Aging-associated changes in the immune system have been extensively studied and systematic defects are uniformly recognized in various components of the innate as well as the adaptive immune system.[27–30] Although perceived to be weaker, the aging immune system does have a role to play in older patients and can be harnessed to protect them. This is reflected in the following examples:

  • Administration of active immunization programs directed towards the protection of elderly subjects against bacterial and viral infections have been found to be successful in reducing morbidity and mortality from these infections in the elderly population;[31,32]

  • Although less commonly used in elderly patients owing to concerns of toxicity secondary to the capillary leak syndrome, biological agents such as IL-2 that are intended to stimulate the immune system against immunogenic tumors have been reported to demonstrate clinical benefit when administered in older patients suffering from metastasis from renal cell carcinoma;[33,34]

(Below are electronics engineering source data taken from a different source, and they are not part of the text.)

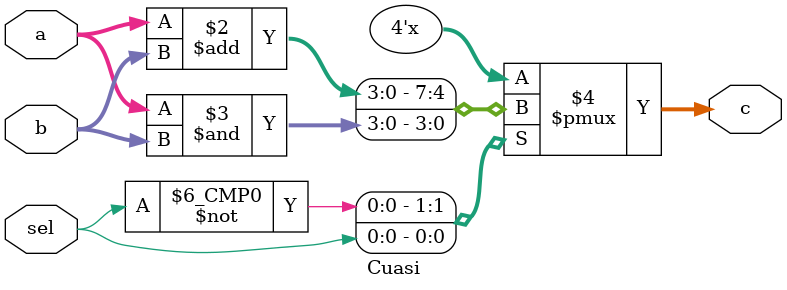
<source format=v>
`timescale 1ns/1ns
module Cuasi(
	input [3:0]a,
	input [3:0]b,
	input sel,
	output reg [3:0]c  //por que se le asigna su valor dentro del always.
);
//2.Def de componentes internos

//assigns, intancias, bloques secuenciales: initial y always.
//registros solo se pueden usar cambiar modificar dentro de bloques secuenciales intial y always 
always @*
begin
	case(sel)
			1'b0:
				begin
				c = a + b;
				end
			1'b1:
				begin
				c = a & b;
				end
		endcase
end
endmodule

</source>
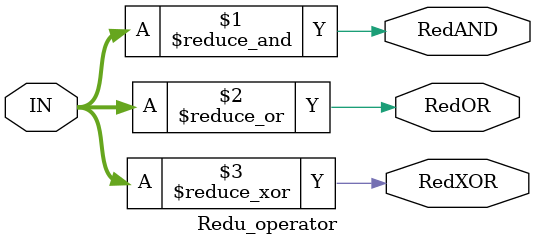
<source format=v>
module Redu_operator(IN,RedAND,RedOR,RedXOR);
	input [7:0]IN;
	output RedAND,RedOR,RedXOR;
	
	assign RedAND = & IN;
	assign RedOR = | IN;
	assign RedXOR = ^ IN;
	
endmodule

</source>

  • Our review of the literature revealed that the elderly patients with MM also were among those who responded to the immune-based treatments such as tumor vaccines, adoptive immune therapy and anti-cytotoxic T lymphocyte antigen-4 antibody offered to patients with MM in clinical trials;[26,35,36]

  • Finally, studies by Marshall et al. reported that the success of vaccine-based immunotherapy of patients with MM was limited to patients whose pretreatment lymphocytes demonstrated impaired proliferation and deficient secretion of Th1-associated cytokines in response to anti-CD3 stimulation in vitro compared with those who did not have these defects, suggesting a correlation between vaccine-associated correction of lymphocyte function and clinical response in patients.[37]

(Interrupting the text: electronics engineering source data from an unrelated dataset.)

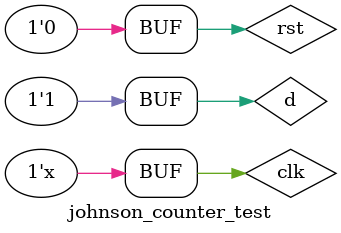
<source format=v>


module johnson_counter_test();

reg clk,rst,d;
wire [3:0]q;


johnson_counter test(
.clk(clk),
.rst(rst),
.q(q),
.d(d)

);

initial clk=0;
always #5 clk = ~clk;

initial begin
d=1;
rst = 1;#10;
rst=0;#10;

end
endmodule


</source>
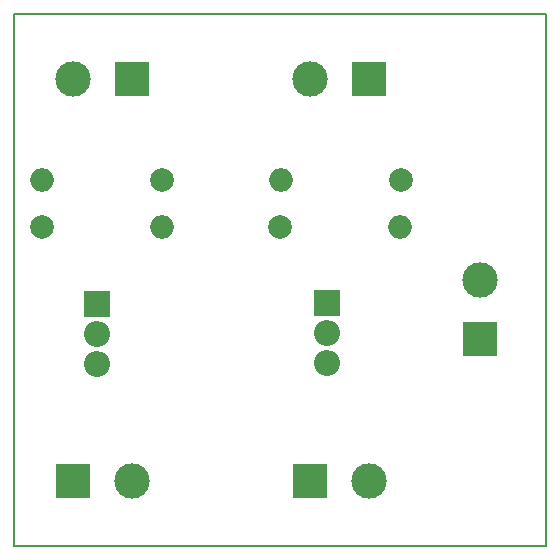
<source format=gbs>
G04 #@! TF.FileFunction,Soldermask,Bot*
%FSLAX46Y46*%
G04 Gerber Fmt 4.6, Leading zero omitted, Abs format (unit mm)*
G04 Created by KiCad (PCBNEW 4.0.7) date 02/23/18 23:24:38*
%MOMM*%
%LPD*%
G01*
G04 APERTURE LIST*
%ADD10C,0.100000*%
%ADD11C,0.150000*%
%ADD12R,2.200000X2.200000*%
%ADD13O,2.200000X2.200000*%
%ADD14R,3.000000X3.000000*%
%ADD15C,3.000000*%
%ADD16C,2.000000*%
%ADD17O,2.000000X2.000000*%
G04 APERTURE END LIST*
D10*
D11*
X125000000Y-75000000D02*
X125000000Y-30000000D01*
X170000000Y-75000000D02*
X125000000Y-75000000D01*
X170000000Y-30000000D02*
X170000000Y-75000000D01*
X125000000Y-30000000D02*
X170000000Y-30000000D01*
D12*
X132000000Y-54500000D03*
D13*
X132000000Y-57040000D03*
X132000000Y-59580000D03*
D14*
X135000000Y-35500000D03*
D15*
X130000000Y-35500000D03*
D14*
X130000000Y-69500000D03*
D15*
X135000000Y-69500000D03*
D14*
X155000000Y-35500000D03*
D15*
X150000000Y-35500000D03*
D14*
X150000000Y-69500000D03*
D15*
X155000000Y-69500000D03*
D14*
X164400000Y-57500000D03*
D15*
X164400000Y-52500000D03*
D12*
X151500000Y-54460000D03*
D13*
X151500000Y-57000000D03*
X151500000Y-59540000D03*
D16*
X127375000Y-48000000D03*
D17*
X137535000Y-48000000D03*
D16*
X137500000Y-44000000D03*
D17*
X127340000Y-44000000D03*
D16*
X147500000Y-48000000D03*
D17*
X157660000Y-48000000D03*
D16*
X157760000Y-44000000D03*
D17*
X147600000Y-44000000D03*
M02*

</source>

Unfortunately, little systematic information is published about the success of immune-based treatments of MM for older melanoma patients owing to the relatively small number of geriatric patients with this cancer participating in clinical trials. Furthermore, the currently available treatment options for patients with MM include use of either biological agents, such as IL-2 and IFN-α, and/or chemotherapeutic agents, such as platinum compounds, vinblastine, dacarbazine and taxanes. Elderly patients often decline regimens containing these agents, used either alone or in combination, owing to the significant toxicities and adverse effects these agents are reported to cause on quality of life in relation to to their survival benefit. Furthermore, elderly patients with MM often opt out of treatment, with many stating that they have had a good life and do not want to treat this condition. Also, taking into account the general weaker condition of the elderly patient and probable poor treatment outcome for this disease, physicians do not often recommend aggressive treatment approaches to treat this disease. Finally, a significant proportion of elderly patients are not fit for treatment owing to the presence of active comorbidities, declining cognitive functions and frailty, as well as a lack of family and social support that is necessary to complete such treatment. As a result, fewer elderly patients are accrued in clinical trials that, in turn, has resulted in a lack of knowledge in older patients about the benefits, as well as the toxicities, of the newer treatment approaches used to treat patients with MM. Continued efforts to improve the accrual of eligible elderly patients in clinical trials will help determine whether the benefits seen with these novel agents, including immune-based treatment strategies used for patients with MM, could be extended to elderly melanoma patients.